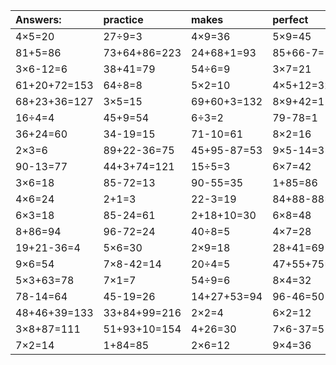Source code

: | Answers: | practice | makes | perfect | ! |
| :--- | :--- | :--- | :--- | :--- |
| 4×5=20 | 27÷9=3 | 4×9=36 | 5×9=45 | 64+49+4=117 | 
| 81+5=86 | 73+64+86=223 | 24+68+1=93 | 85+66-7=144 | 7×5=35 | 
| 3×6-12=6 | 38+41=79 | 54÷6=9 | 3×7=21 | 2+82=84 | 
| 61+20+72=153 | 64÷8=8 | 5×2=10 | 4×5+12=32 | 5×4+99=119 | 
| 68+23+36=127 | 3×5=15 | 69+60+3=132 | 8×9+42=114 | 7×3=21 | 
| 16÷4=4 | 45+9=54 | 6÷3=2 | 79-78=1 | 29-28=1 | 
| 36+24=60 | 34-19=15 | 71-10=61 | 8×2=16 | 24÷3=8 | 
| 2×3=6 | 89+22-36=75 | 45+95-87=53 | 9×5-14=31 | 7×6=42 | 
| 90-13=77 | 44+3+74=121 | 15÷5=3 | 6×7=42 | 7×9+5=68 | 
| 3×6=18 | 85-72=13 | 90-55=35 | 1+85=86 | 42-32=10 | 
| 4×6=24 | 2+1=3 | 22-3=19 | 84+88-88=84 | 35÷5=7 | 
| 6×3=18 | 85-24=61 | 2+18+10=30 | 6×8=48 | 99+69+24=192 | 
| 8+86=94 | 96-72=24 | 40÷8=5 | 4×7=28 | 7+72=79 | 
| 19+21-36=4 | 5×6=30 | 2×9=18 | 28+41=69 | 6×4=24 | 
| 9×6=54 | 7×8-42=14 | 20÷4=5 | 47+55+75=177 | 63÷9=7 | 
| 5×3+63=78 | 7×1=7 | 54÷9=6 | 8×4=32 | 64+10=74 | 
| 78-14=64 | 45-19=26 | 14+27+53=94 | 96-46=50 | 88-28=60 | 
| 48+46+39=133 | 33+84+99=216 | 2×2=4 | 6×2=12 | 13+26=39 | 
| 3×8+87=111 | 51+93+10=154 | 4+26=30 | 7×6-37=5 | 56+50-91=15 | 
| 7×2=14 | 1+84=85 | 2×6=12 | 9×4=36 | 48+84-82=50 |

Directions
Copy the part of the records that opens with the line containing "perfect | ! |" and closes with the line containing "6×8=48 | 99+69+24=192 |", both lines included, with every character unchanged.

Result of the task
: | Answers: | practice | makes | perfect | ! |
| :--- | :--- | :--- | :--- | :--- |
| 4×5=20 | 27÷9=3 | 4×9=36 | 5×9=45 | 64+49+4=117 | 
| 81+5=86 | 73+64+86=223 | 24+68+1=93 | 85+66-7=144 | 7×5=35 | 
| 3×6-12=6 | 38+41=79 | 54÷6=9 | 3×7=21 | 2+82=84 | 
| 61+20+72=153 | 64÷8=8 | 5×2=10 | 4×5+12=32 | 5×4+99=119 | 
| 68+23+36=127 | 3×5=15 | 69+60+3=132 | 8×9+42=114 | 7×3=21 | 
| 16÷4=4 | 45+9=54 | 6÷3=2 | 79-78=1 | 29-28=1 | 
| 36+24=60 | 34-19=15 | 71-10=61 | 8×2=16 | 24÷3=8 | 
| 2×3=6 | 89+22-36=75 | 45+95-87=53 | 9×5-14=31 | 7×6=42 | 
| 90-13=77 | 44+3+74=121 | 15÷5=3 | 6×7=42 | 7×9+5=68 | 
| 3×6=18 | 85-72=13 | 90-55=35 | 1+85=86 | 42-32=10 | 
| 4×6=24 | 2+1=3 | 22-3=19 | 84+88-88=84 | 35÷5=7 | 
| 6×3=18 | 85-24=61 | 2+18+10=30 | 6×8=48 | 99+69+24=192 | 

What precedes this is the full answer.